[Stored data]
=== Begin Enclosure ===
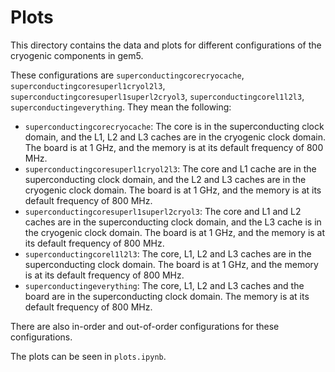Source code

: # Plots

This directory contains the data and plots for different configurations of the cryogenic components in gem5.

These configurations are `superconductingcorecryocache`, `superconductingcoresuperl1cryol2l3`, `superconductingcoresuperl1superl2cryol3`, `superconductingcorel1l2l3`, `superconductingeverything`.
They mean the following:
  - `superconductingcorecryocache`: The core is in the superconducting clock domain, and the L1, L2 and L3 caches are in the cryogenic clock domain.
  The board is at 1 GHz, and the memory is at its default frequency of 800 MHz.
  - `superconductingcoresuperl1cryol2l3`: The core and L1 cache are in the superconducting clock domain, and the L2 and L3 caches are in the cryogenic clock domain.
  The board is at 1 GHz, and the memory is at its default frequency of 800 MHz.
  - `superconductingcoresuperl1superl2cryol3`: The core and L1 and L2 caches are in the superconducting clock domain, and the L3 cache is in the cryogenic clock domain.
  The board is at 1 GHz, and the memory is at its default frequency of 800 MHz.
  - `superconductingcorel1l2l3`: The core, L1, L2 and L3 caches are in the superconducting clock domain.
  The board is at 1 GHz, and the memory is at its default frequency of 800 MHz.
  - `superconductingeverything`: The core, L1, L2 and L3 caches and the board are in the superconducting clock domain.
    The memory is at its default frequency of 800 MHz.

There are also in-order and out-of-order configurations for these configurations.

The plots can be seen in `plots.ipynb`.
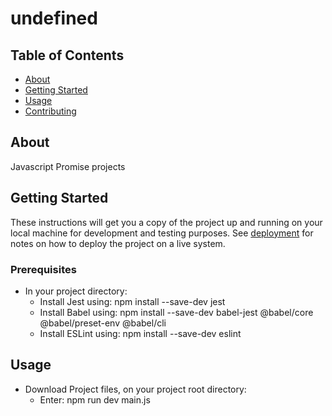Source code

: # undefined

## Table of Contents

- [About](#about)
- [Getting Started](#getting_started)
- [Usage](#usage)
- [Contributing](../CONTRIBUTING.md)

## About <a name = "about"></a>

Javascript Promise projects

## Getting Started <a name = "getting_started"></a>

These instructions will get you a copy of the project up and running on your local machine for development and testing purposes. See [deployment](#deployment) for notes on how to deploy the project on a live system.

### Prerequisites

- In your project directory:
    - Install Jest using: npm install --save-dev jest
    - Install Babel using: npm install --save-dev babel-jest @babel/core @babel/preset-env @babel/cli
    - Install ESLint using: npm install --save-dev eslint

## Usage <a name = "usage"></a>

- Download Project files, on your project root directory:
    - Enter: npm run dev main.js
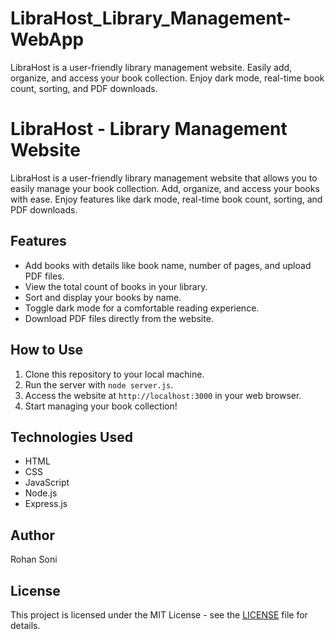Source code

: # LibraHost_Library_Management-WebApp
LibraHost is a user-friendly library management website. Easily add, organize, and access your book collection. Enjoy dark mode, real-time book count, sorting, and PDF downloads.

# LibraHost - Library Management Website

LibraHost is a user-friendly library management website that allows you to easily manage your book collection. Add, organize, and access your books with ease. Enjoy features like dark mode, real-time book count, sorting, and PDF downloads.

## Features

- Add books with details like book name, number of pages, and upload PDF files.
- View the total count of books in your library.
- Sort and display your books by name.
- Toggle dark mode for a comfortable reading experience.
- Download PDF files directly from the website.

## How to Use

1. Clone this repository to your local machine.
2. Run the server with `node server.js`.
3. Access the website at `http://localhost:3000` in your web browser.
4. Start managing your book collection!

## Technologies Used

- HTML
- CSS
- JavaScript
- Node.js
- Express.js

## Author

Rohan Soni

## License

This project is licensed under the MIT License - see the [LICENSE](LICENSE) file for details.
=== End Enclosure ===
> **WHAT THE TASK ASKS**
Please report each line of the data above that contains the word "downloads", copied in full.

> **ANSWER TO THIS PROBLEM**
LibraHost is a user-friendly library management website. Easily add, organize, and access your book collection. Enjoy dark mode, real-time book count, sorting, and PDF downloads.
LibraHost is a user-friendly library management website that allows you to easily manage your book collection. Add, organize, and access your books with ease. Enjoy features like dark mode, real-time book count, sorting, and PDF downloads.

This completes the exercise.